Initially, one might think that data science is difficult because of the rigorous and complex math related to machine learning algorithms. Or you might find data cleaning difficult, getting the data into a usable state for your model fitting . However, as this article states, these can actually be a couple of these easiest parts of data science. Once you understand the math, you can pretty quickly grasp new algorithms, and once you have some experience cleaning data, it becomes a tedious but moderately easy task. Some machine algorithms are even implemented for you already through software libraries and can simply be treated as a black box. And when trying to figure out which model to fit to a problem, there are handy flowcharts and diagrams available that can greatly simplify the process.

In contrast, data science is difficult because one must know what questions to ask as well as how to answer those questions (i.e. figuring out what data to collect and how to determine if you have found a solution or not). Data collection, cleaning, exploratory analysis and visualizations, model fitting, model analysis and model validation are all necessary processes one must take when trying to answer a data-based question. One can only enhance these skills through constant practice and exposure. I feel there can be some misunderstanding about what exactly data science is, and hopefully this post helps readers gain a better idea of the various components that go into answering questions with a data-driven approach, as well as serve as a precursor of the difficulties that can arise when entering the field.

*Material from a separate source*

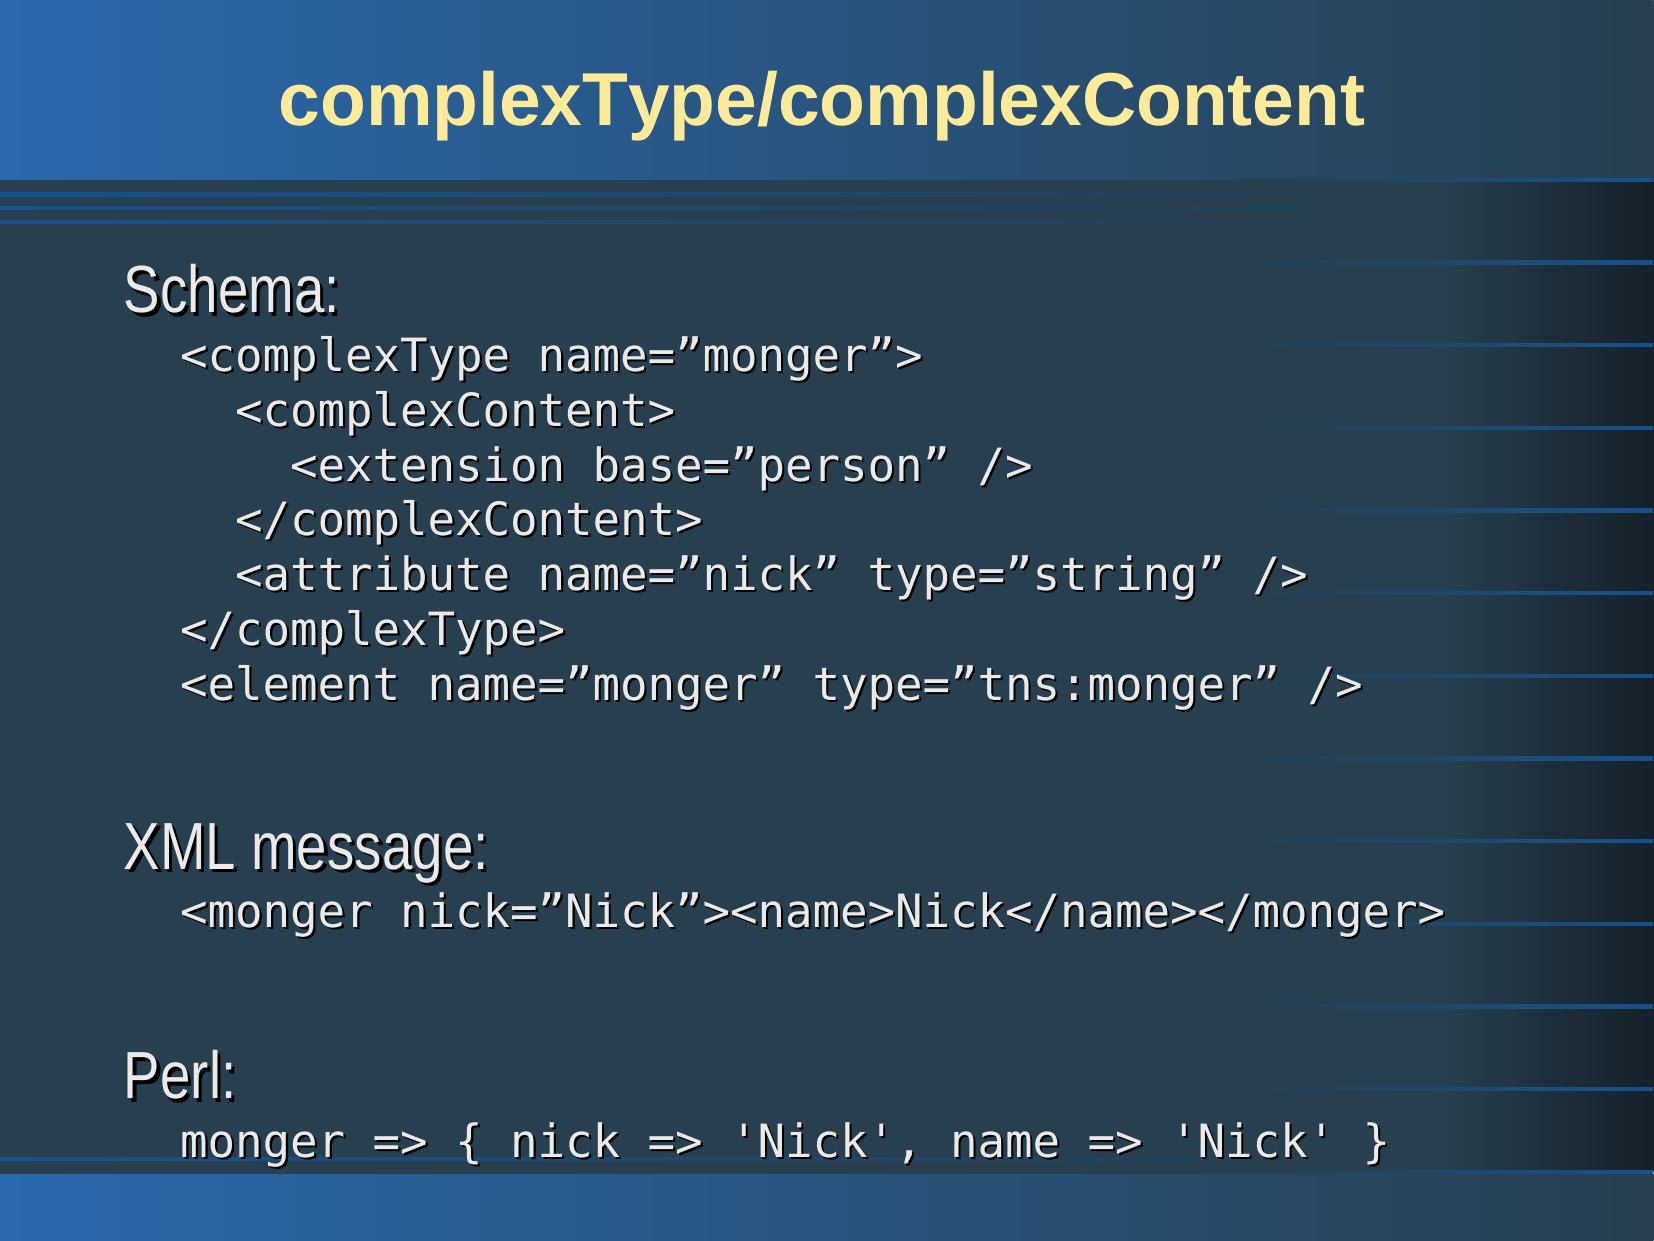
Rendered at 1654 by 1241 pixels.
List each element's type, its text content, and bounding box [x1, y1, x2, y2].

list Schema: <complexType name=”monger”> <complexContent> <extension base=”person” /> </complexContent> <attribute name=”nick” type=”string” /> </complexType> <element name=”monger” type=”tns:monger” /> XML message: <monger nick=”Nick”><name>Nick</name></monger> Perl: monger => { nick => 'Nick', name => 'Nick' } [124, 248, 1530, 1156]
title complexType/complexContent [91, 34, 1553, 158]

Thank you for this post! I found it super useful, especially the diagram depicting what statistical methods to use in various situations. I’m also made aware of techniques I’m not currently aware of, especially when it comes to dimensionionality reduction.

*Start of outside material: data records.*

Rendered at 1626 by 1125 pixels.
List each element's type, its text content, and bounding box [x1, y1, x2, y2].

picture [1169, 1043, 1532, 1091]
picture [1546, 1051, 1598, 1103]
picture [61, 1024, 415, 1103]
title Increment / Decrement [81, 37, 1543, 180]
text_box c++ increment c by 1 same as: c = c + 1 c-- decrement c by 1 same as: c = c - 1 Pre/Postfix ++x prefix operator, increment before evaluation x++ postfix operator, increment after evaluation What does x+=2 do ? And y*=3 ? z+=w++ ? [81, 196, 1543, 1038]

I really hope someone would come up with an interactive version of the diagram, where clicking a certain subsection of it would lead to a tutorial page depicting how to run those methods of data analysis (with relevant examples).

Glad you liked the diagrams! I was really happy to find them myself too, thought it would be nice to share aha. If you checkout the link under “diagrams” in the post (aka this link: http://scikit-learn.org/stable/tutorial/machine_learning_map/), you can actually click the different methods and get a tutorial page on that specific method. 🙂

Oh, I did not notice that. Thank you so much once again! 😀

You could make an interactive diagram with Gephi, Tableau or Domo. I would actually be relatively easy! If you wanted to do that and submit it into a contest, I recommen dataisbeautiful.com, they offer paid contests for little things like this all the time.

For me, what makes data science difficult is the sheer amount of data we deal with. When a program of mine runs on a terabyte of data, I’m basically just praying that things are working like I hope/think they’re working.

Humans weren’t designed to juggle terabytes of numerical data. It’s weird being able to do that with the push of a button. Even after four years, I still find it unsettling and unintuitive.